**Exercise directions**: Reproduce the rows below verbatim, covering the stretch from the first row through the line containing "Ağustos 5, 2026", with that line included. Leave the picture placeholders out of your output.

---

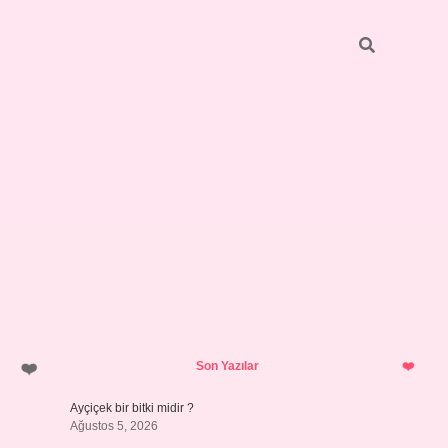
Sidebar
pia bella 
Son Yazılar
Ayçiçek bir bitki midir ?
Ağustos 5, 2026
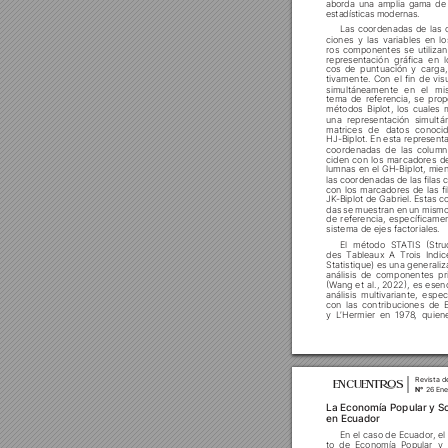
aborda una amplia gama de 





ciones y las variables en l
ros componentes se utilizan
repr
esentación gráfica en l












simultáneamente en el mi












una repr
esentación simultá
matrices de datos conoc



coordenadas de las column
ciden con los marcador
es d





las coordenadas de las filas 
con los marcador
es de las fi




das se muestran en un mismo











des T
ableaux A T
rois Indi



análisis de componentes pri










con las contribuciones de E







Revista d
ENCUENT
S
N°
 26 Ene
La Economía Popular y Sol
en Ecuador










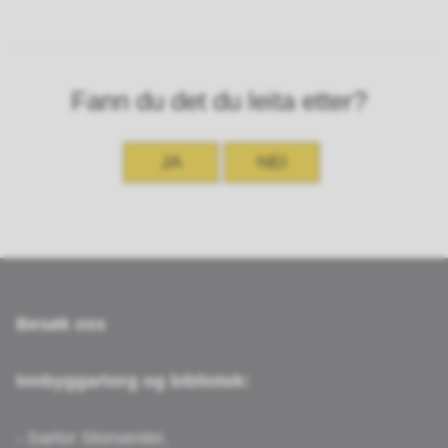
Fann du det du leita etter?
JA
NEI
Besøk oss
Innbyggartorg og bibliotek:
- Sartor Storsenter,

---

**Your response**:
Sidebar
pia bella 
Son Yazılar
Ayçiçek bir bitki midir ?
Ağustos 5, 2026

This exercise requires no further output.